While going through my harddrive on the long bus ride, I came across this text from the first splash page that Megan Taylor and I put together:
The coPress vision is to synthesize an open source, college and/or local news consortium around an online platform (or CMS) that easy to deploy, simple to use, and allows for varying degrees of customization. As crucial as the software is an eco-system of developers and innovators from our sector (i.e. student newspapers and possibly small local papers) that help to continually evolve the platform. One side effect of putting this together digitally would be to also create a comprehensive knowledge center for newsrooms that are interested in using the platform and joining the eco- system. We are currently collaborating on wiki and through a Google Group. Check back soon for more updates!
I think it serves as a good reminder as to the broader goals of what we’re trying to do, especially as I try to reformulate and synthesize the about page. Keep it up, guys!
For those of you who couldn’t make it/didn’t get our one day notice.
Albert, Greg, and I did a virtual panel for a BarCamp NewInnovation
conference today. It was much fun, and I hope none of us said anything
too embarrassing. 
Just wanted to share a few things we learned:
• We were told to checkout:
http://www.newsorviews.com/ — a project being done by one of their grad students
http://campusmediagroup.com/home.asp — a way to do quick and easy ads.

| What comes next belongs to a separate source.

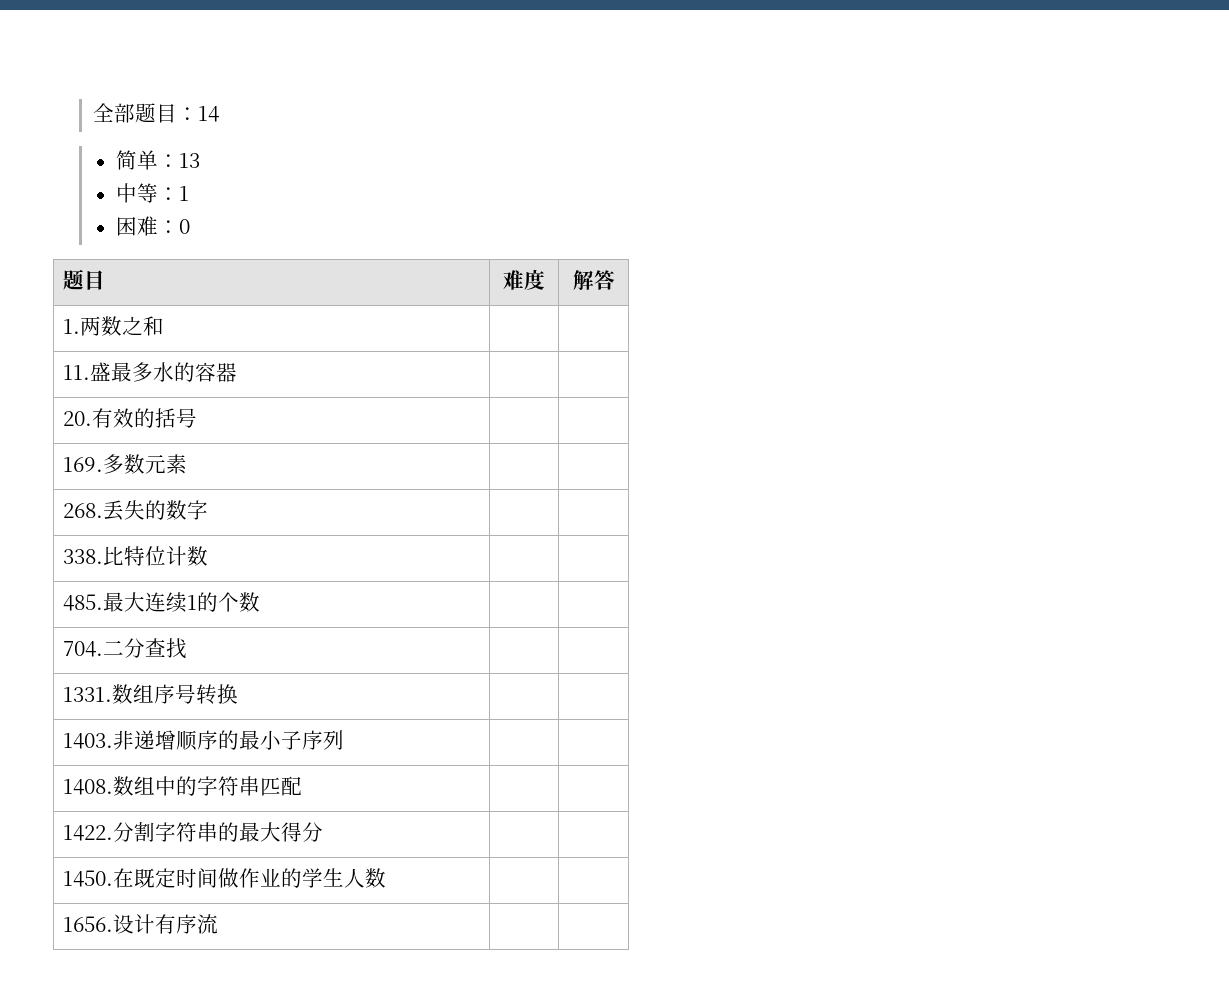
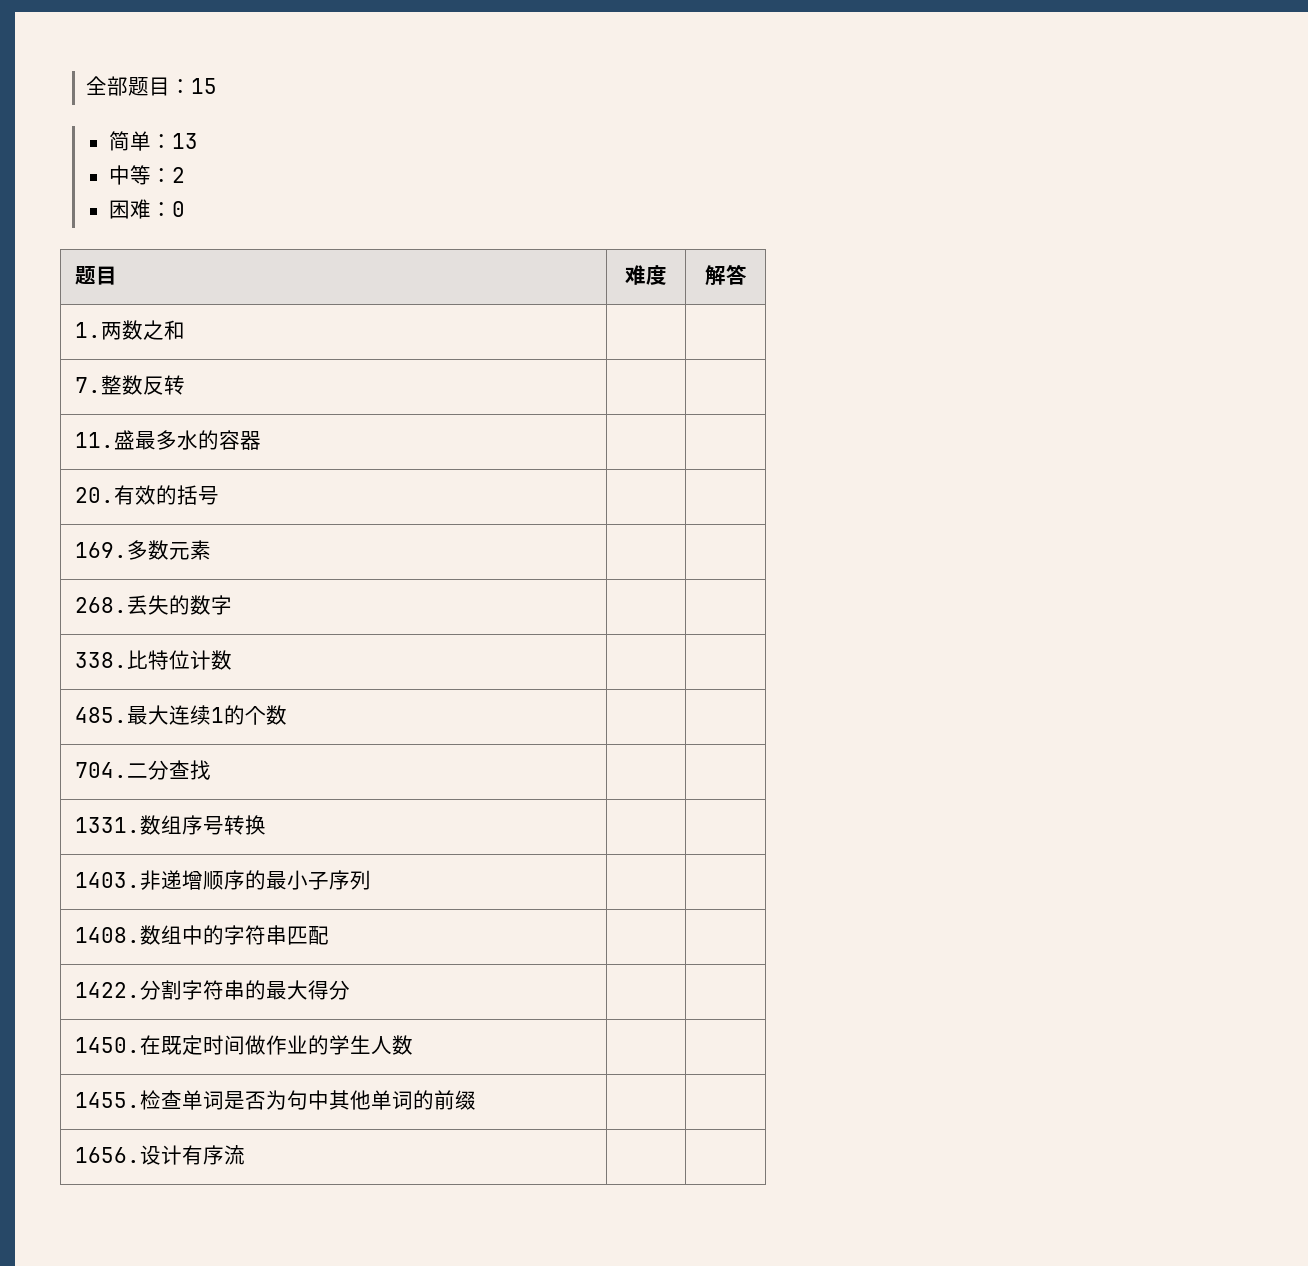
[197,106,219,122] 14 -> [191,78,218,94] 15
[178,186,189,201] 1 -> [171,167,185,183] 2
(164, 326) none -> [74,375,185,395] // 7.整数反转 | |
(386, 878) none -> [74,1090,476,1110] // 1455.检查单词是否为句中其他单词的前缀 | |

(i’m sorta interested in this one)
• Mogulus is still a bit buggy — it caused my comp to crash (a mac,
crash!?), and we lost audio a few times, etc… still it was very cool
to be able to get 4 video streams live
• Greg, Albert, and I had a skype text chat going on in the background
which was super clutch for communicating with each other.
• The three of us were online about 30 min ahead of time to make sure
everything worked … we used all our time
• Mogulus has a weird video delay that makes it impossible to listen
to your own audio because you’re hearing what you said ~3 sec ago.
Sorta sucks, but… meh. Solution: mute your audio when talking.
• Since I had never used Mogulus before, I have to say, the backend is
pretty sweet.
• We really need some girls on the CoPress team 
• We really need an ad solution.
• People are still very worried about how to convince their newsrooms
to go online in a significant way, let alone web first. Us CoPress
folk need to remember not to leave the masses behind.